● EXERCISE DETAILS: The required result is one figure, the count of lines below with the string "moda" in them.

----- GIVEN ENTRIES

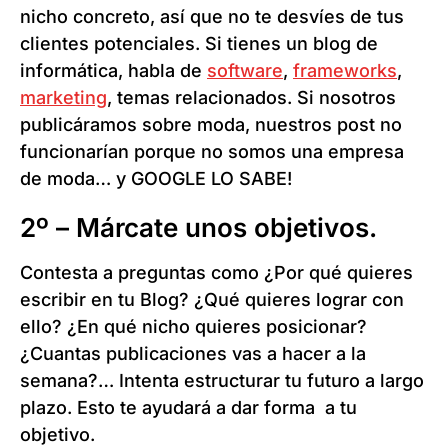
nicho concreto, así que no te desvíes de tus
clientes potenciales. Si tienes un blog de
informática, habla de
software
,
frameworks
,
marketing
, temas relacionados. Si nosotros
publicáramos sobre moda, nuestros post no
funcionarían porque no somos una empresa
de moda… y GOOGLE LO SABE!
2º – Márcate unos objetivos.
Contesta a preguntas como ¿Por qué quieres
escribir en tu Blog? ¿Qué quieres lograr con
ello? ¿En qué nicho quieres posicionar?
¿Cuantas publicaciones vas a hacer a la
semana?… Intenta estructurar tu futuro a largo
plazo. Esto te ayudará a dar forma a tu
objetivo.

----------
----- GIVEN ENTRIES

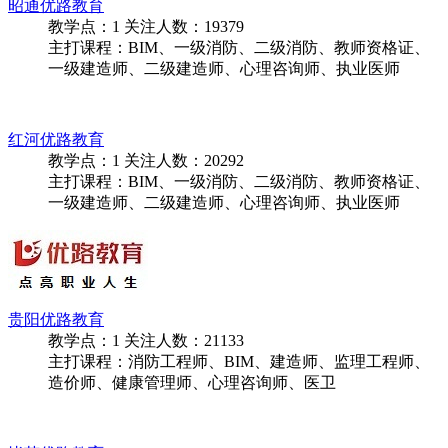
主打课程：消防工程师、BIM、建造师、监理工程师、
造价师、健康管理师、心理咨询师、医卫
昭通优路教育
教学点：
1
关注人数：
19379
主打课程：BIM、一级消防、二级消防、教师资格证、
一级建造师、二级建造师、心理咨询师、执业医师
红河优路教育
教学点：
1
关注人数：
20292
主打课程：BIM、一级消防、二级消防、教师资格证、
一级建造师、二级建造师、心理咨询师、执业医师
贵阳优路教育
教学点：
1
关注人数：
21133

----------
----- GIVEN ENTRIES

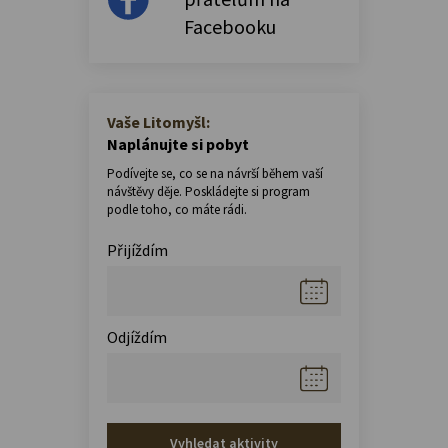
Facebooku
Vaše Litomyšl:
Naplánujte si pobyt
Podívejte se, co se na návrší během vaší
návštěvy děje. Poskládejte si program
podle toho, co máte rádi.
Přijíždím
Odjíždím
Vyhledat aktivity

----------

● EXPECTED OUTPUT: 2